_Exercise aim_. Quote the text read from each of the items below verbatim, line for line, and omit the pictures from your answer.

_Data_.
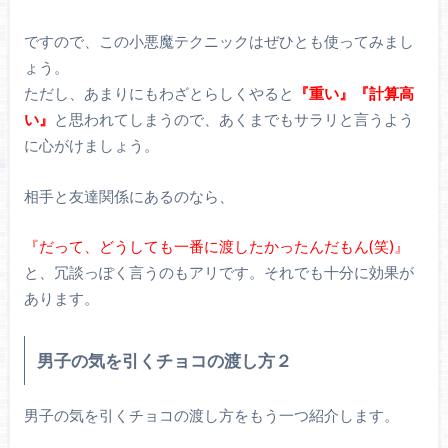
ですので、この小悪魔テクニックはぜひとも使ってみまし
ょう。
ただし、あまりにもわざとらしくやると
『重い』『計算高
い』
と思われてしまうので、あくまでもサラリと言うよう
に心がけましょう。
相手と友達関係にあるのなら、
『だって、どうしても一番に渡したかったんだもん(笑)』
と、冗談っぽく言うのもアリです。それでも十分に効果が
あります。
男子の気を引くチョコの渡し方２
男子の気を引くチョコの渡し方をもう一つ紹介します。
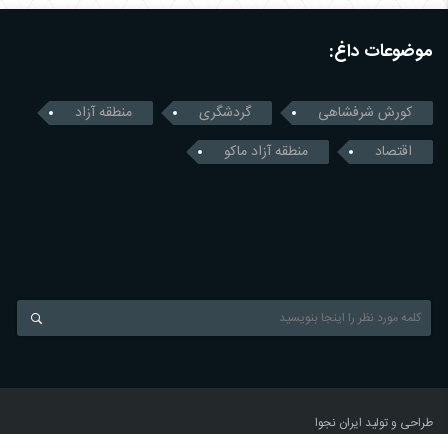
موضوعات داغ:
کورش شرفشاهی
گردشگری
منطقه آزاد
اقتصاد
منطقه آزاد ماکو
طراحی و تولید
ایران نجوا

_Written answer_.
ですので、この小悪魔テクニックはぜひとも使ってみまし
ょう。
ただし、あまりにもわざとらしくやると
『重い』『計算高
い』
と思われてしまうので、あくまでもサラリと言うよう
に心がけましょう。
相手と友達関係にあるのなら、
『だって、どうしても一番に渡したかったんだもん(笑)』
と、冗談っぽく言うのもアリです。それでも十分に効果が
あります。
男子の気を引くチョコの渡し方２
男子の気を引くチョコの渡し方をもう一つ紹介します。
موضوعات داغ:
کورش شرفشاهی
گردشگری
منطقه آزاد
اقتصاد
منطقه آزاد ماکو
طراحی و تولید
ایران نجوا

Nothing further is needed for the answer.